** EXCERPTED PASSAGE follows **

View Full Version : Sea Sickness
Lothair
12-06-2010, 03:35 PM
Why do we vomit when we encounter sea sickness? I was thinking about that today. What purpose does that serve and why does it seem to help relieve symptoms? It's pretty odd when you think about it. At least to the uneducated mind I suppose.
blaze15301
12-06-2010, 03:53 PM
if i remember it has something to do with the rocky back and forth motion. so it is a from of motion sickness. the vomit part comes in from the contents of your stomach shifting. lol im not entirely sure tho lol. don't take my word for it im no doctor.
dr.walrus
12-06-2010, 05:16 PM
Because your vision, inner ear and physical sensations get out of sync and your body gets confused. Apparently.
Airbozo
12-06-2010, 07:21 PM
Because your vision, inner ear and physical sensations get out of sync and your body gets confused. Apparently.
This.
I had surgery to alleviate a deviated septum several years ago and it also cured my car sickness (mild as it was). It only slightly helped to alleviate sea sickness. I still only get invited to go ocean fishing when they need a good laugh or to chum for sharks...
dr.walrus
12-06-2010, 07:36 PM
I had surgery to alleviate a deviated septum several years ago and it also cured my car sickness (mild as it was). It only slightly helped to alleviate sea sickness. I still only get invited to go ocean fishing when they need a good laugh or to chum for sharks...

** End of EXCERPTED PASSAGE **

- _WORK TASK A_:
Reproduce the part of the sea sickness thread starting at "View Full Version" and ending at "mind I suppose.".
- _WORK TASK B_:
According to the sea sickness thread, what did the surgery for a deviated septum cure?
- _WORK TASK C_:
Summarize the sea sickness thread in two sentences.

** EXERCISE DATA follows **

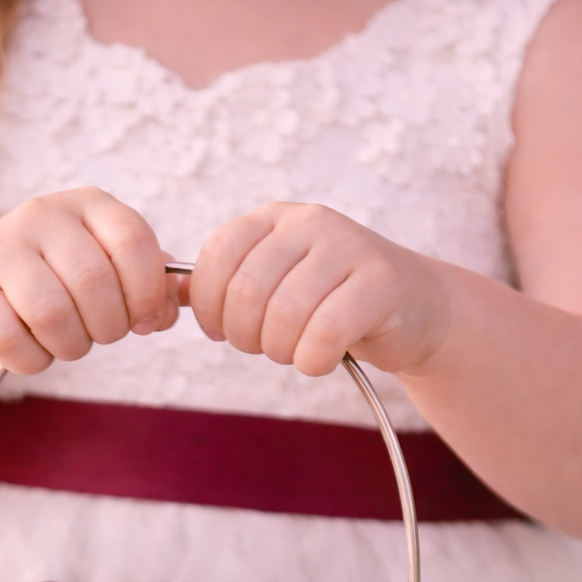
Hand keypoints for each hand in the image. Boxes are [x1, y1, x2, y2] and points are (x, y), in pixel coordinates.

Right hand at [0, 187, 178, 372]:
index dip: (148, 294)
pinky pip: (10, 339)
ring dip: (70, 346)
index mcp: (90, 206)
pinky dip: (31, 360)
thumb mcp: (111, 276)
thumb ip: (152, 288)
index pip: (135, 242)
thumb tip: (174, 305)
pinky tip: (31, 350)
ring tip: (65, 342)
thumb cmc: (61, 287)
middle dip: (108, 327)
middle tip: (98, 335)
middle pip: (94, 282)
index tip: (143, 321)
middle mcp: (43, 214)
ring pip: (52, 313)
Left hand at [188, 202, 450, 376]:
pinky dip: (314, 361)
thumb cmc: (334, 303)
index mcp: (274, 220)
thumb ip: (225, 287)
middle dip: (245, 337)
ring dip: (282, 352)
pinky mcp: (380, 281)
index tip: (221, 330)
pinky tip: (322, 359)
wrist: (415, 309)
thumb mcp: (275, 285)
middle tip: (266, 347)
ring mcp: (348, 248)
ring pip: (285, 315)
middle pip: (246, 292)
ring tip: (297, 353)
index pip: (215, 256)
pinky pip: (325, 333)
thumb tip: (166, 293)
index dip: (209, 306)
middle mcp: (309, 223)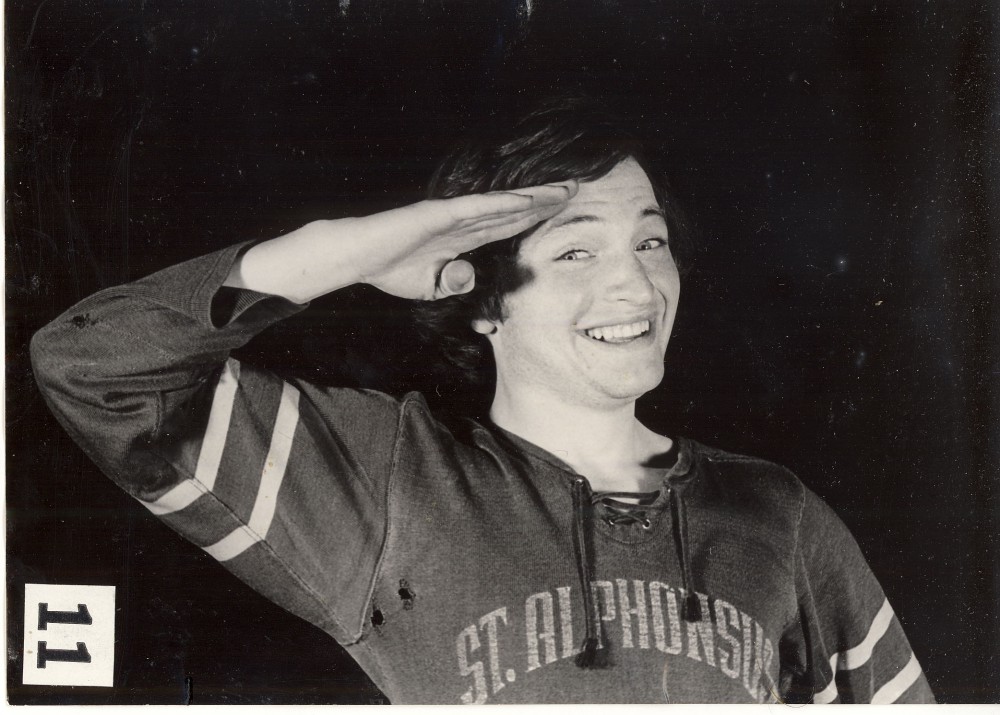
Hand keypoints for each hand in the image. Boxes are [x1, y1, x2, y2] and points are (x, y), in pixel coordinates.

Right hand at [353, 182, 577, 299]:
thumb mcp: (432, 288)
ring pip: (503, 205)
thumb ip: (455, 284)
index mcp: (464, 238)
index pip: (508, 226)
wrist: (358, 258)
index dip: (535, 218)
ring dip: (534, 198)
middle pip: (514, 210)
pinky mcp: (440, 214)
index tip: (561, 213)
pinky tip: (527, 200)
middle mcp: (464, 222)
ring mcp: (453, 216)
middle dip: (545, 201)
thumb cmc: (390, 270)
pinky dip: (503, 204)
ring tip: (564, 189)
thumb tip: (471, 277)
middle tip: (576, 189)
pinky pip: (478, 208)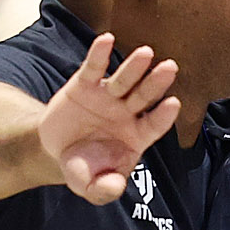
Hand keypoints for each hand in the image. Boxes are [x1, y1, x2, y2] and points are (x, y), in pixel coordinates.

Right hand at [37, 33, 179, 204]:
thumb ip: (104, 190)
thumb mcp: (91, 187)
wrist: (56, 150)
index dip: (163, 115)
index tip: (173, 104)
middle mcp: (126, 112)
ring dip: (135, 67)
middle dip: (156, 83)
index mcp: (136, 136)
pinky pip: (94, 68)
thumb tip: (115, 186)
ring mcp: (107, 96)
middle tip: (169, 69)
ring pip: (124, 80)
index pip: (154, 124)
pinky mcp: (85, 85)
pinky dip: (99, 54)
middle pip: (144, 96)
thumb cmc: (83, 168)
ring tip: (145, 54)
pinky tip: (106, 40)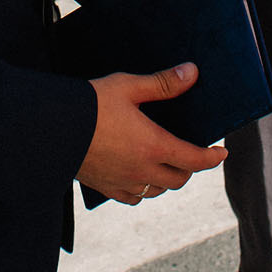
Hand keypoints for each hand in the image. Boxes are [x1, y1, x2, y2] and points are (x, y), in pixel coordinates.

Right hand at [76, 64, 228, 203]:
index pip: (195, 160)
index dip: (212, 158)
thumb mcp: (128, 87)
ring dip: (167, 179)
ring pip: (157, 190)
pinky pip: (133, 197)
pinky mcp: (105, 187)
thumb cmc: (90, 104)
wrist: (51, 128)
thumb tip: (192, 73)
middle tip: (191, 153)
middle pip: (179, 179)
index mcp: (153, 146)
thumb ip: (163, 83)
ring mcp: (123, 182)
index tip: (221, 153)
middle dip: (190, 168)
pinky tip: (138, 176)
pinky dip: (143, 189)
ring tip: (166, 163)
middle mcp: (142, 170)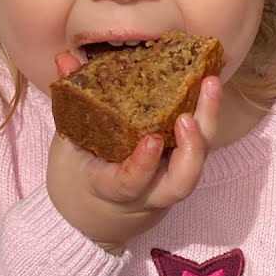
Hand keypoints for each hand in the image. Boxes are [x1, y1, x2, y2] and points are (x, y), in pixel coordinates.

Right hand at [46, 51, 221, 255]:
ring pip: (196, 165)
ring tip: (210, 84)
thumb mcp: (65, 145)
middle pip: (181, 181)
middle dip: (193, 147)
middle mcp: (147, 193)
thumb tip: (64, 58)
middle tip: (191, 112)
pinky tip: (209, 86)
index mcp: (111, 190)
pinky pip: (197, 148)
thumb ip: (69, 103)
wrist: (91, 218)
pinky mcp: (180, 170)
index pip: (130, 184)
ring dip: (208, 124)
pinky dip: (206, 119)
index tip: (152, 140)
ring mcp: (167, 184)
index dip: (143, 165)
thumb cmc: (77, 178)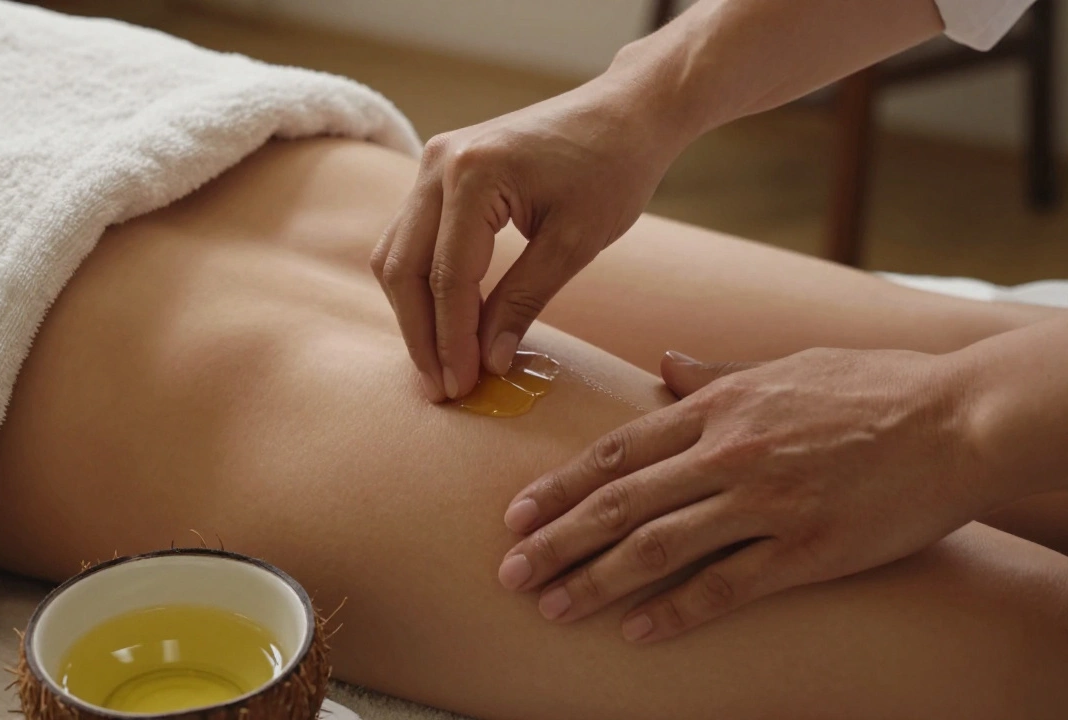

** End of EXERCISE DATA **

- _SOLUTION A_:
View Full Version : Sea Sickness
Lothair
12-06-2010, 03:35 PM
Why do we vomit when we encounter sea sickness? I was thinking about that today. What purpose does that serve and why does it seem to help relieve symptoms? It's pretty odd when you think about it. At least to the uneducated mind I suppose.

- _SOLUTION B_:
It cured a mild case of car sickness.

- _SOLUTION C_:
A poster asks why people vomit when seasick and why vomiting seems to relieve the symptoms. Replies suggest it is a form of motion sickness that arises when vision, the inner ear and physical sensations fall out of sync, and one poster says surgery for a deviated septum cured mild car sickness but only slightly helped with sea sickness.